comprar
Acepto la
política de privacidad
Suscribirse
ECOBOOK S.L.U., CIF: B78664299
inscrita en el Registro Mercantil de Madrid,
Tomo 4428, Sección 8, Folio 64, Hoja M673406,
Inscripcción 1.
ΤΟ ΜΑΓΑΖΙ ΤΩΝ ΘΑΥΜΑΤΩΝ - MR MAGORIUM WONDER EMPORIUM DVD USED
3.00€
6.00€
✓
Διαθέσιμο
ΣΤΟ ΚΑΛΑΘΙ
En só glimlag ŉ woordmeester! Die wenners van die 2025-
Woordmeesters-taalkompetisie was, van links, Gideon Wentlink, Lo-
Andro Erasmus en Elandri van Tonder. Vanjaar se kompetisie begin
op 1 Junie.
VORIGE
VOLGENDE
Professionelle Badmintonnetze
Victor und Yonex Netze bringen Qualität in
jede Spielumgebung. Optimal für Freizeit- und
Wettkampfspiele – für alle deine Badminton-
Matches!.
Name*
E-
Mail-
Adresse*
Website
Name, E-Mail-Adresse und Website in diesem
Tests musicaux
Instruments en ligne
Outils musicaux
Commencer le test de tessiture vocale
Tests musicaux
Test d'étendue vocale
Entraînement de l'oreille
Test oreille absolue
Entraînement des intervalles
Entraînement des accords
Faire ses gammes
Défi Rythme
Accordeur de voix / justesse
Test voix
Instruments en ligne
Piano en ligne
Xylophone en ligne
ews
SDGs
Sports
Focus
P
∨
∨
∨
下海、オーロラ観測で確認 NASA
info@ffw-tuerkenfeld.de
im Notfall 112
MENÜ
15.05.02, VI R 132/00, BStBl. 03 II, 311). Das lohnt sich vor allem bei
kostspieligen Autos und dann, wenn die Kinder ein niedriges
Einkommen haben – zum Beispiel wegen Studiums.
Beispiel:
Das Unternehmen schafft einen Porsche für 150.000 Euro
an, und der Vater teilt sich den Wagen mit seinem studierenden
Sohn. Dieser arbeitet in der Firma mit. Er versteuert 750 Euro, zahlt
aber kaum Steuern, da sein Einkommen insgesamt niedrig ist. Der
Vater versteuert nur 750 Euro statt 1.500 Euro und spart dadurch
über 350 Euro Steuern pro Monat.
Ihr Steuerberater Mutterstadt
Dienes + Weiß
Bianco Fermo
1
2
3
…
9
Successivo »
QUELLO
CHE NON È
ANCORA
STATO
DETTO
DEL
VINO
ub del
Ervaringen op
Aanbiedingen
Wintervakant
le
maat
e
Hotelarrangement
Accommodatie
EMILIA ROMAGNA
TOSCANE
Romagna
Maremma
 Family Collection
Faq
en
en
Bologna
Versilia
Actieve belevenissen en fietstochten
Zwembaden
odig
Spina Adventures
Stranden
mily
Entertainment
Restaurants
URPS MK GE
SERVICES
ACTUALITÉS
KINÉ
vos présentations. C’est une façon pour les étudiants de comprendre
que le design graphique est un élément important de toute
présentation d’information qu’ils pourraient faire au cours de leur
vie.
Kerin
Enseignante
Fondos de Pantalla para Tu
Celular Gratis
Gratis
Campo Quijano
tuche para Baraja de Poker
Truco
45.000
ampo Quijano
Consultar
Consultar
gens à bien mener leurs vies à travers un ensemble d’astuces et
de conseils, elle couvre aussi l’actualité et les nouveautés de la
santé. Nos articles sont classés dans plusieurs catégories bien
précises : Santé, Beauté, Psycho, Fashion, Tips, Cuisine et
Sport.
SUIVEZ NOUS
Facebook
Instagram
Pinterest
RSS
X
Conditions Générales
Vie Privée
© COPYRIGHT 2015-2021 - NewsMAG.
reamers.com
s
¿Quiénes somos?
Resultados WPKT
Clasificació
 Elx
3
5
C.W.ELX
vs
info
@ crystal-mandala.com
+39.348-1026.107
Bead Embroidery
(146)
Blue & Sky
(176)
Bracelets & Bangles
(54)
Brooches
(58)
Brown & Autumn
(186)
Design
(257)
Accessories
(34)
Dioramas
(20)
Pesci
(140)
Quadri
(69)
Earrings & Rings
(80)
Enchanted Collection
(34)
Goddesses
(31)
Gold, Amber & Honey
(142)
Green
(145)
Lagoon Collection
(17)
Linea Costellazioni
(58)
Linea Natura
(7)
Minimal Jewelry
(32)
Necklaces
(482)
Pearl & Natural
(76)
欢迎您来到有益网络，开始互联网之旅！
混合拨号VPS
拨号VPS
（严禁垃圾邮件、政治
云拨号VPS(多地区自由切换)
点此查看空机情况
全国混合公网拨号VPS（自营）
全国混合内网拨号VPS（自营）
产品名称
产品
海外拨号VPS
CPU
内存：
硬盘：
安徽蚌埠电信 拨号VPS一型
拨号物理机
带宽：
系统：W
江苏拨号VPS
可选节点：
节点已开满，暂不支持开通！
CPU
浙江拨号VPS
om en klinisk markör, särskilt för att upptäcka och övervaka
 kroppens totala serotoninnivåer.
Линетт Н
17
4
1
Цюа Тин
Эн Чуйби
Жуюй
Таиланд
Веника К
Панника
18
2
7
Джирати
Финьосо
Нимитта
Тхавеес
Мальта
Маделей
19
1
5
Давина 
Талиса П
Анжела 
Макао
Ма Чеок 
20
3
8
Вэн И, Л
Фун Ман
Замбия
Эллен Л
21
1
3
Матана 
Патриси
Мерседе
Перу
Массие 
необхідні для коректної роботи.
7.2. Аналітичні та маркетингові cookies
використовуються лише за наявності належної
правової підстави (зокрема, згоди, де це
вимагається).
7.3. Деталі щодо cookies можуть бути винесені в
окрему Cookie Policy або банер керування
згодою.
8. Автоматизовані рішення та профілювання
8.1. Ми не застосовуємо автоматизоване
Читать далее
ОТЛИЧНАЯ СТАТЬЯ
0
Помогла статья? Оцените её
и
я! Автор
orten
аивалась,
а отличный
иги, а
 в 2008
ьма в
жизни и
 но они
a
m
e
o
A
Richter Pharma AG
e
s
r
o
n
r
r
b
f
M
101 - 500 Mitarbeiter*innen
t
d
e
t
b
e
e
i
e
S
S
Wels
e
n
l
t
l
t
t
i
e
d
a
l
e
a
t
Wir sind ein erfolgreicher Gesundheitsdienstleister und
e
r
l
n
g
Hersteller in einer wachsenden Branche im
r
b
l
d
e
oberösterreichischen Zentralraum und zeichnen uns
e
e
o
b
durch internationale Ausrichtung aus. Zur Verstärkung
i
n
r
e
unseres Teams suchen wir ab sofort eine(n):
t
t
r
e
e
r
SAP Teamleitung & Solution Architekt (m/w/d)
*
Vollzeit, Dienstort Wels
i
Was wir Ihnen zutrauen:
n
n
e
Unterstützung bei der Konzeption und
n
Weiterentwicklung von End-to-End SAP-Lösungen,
____________
→ EXERCISE
The answer must be a single number: how many lines in the records above contain the word "Entraînement".

→ SOLUTION FOR THIS PROBLEM
3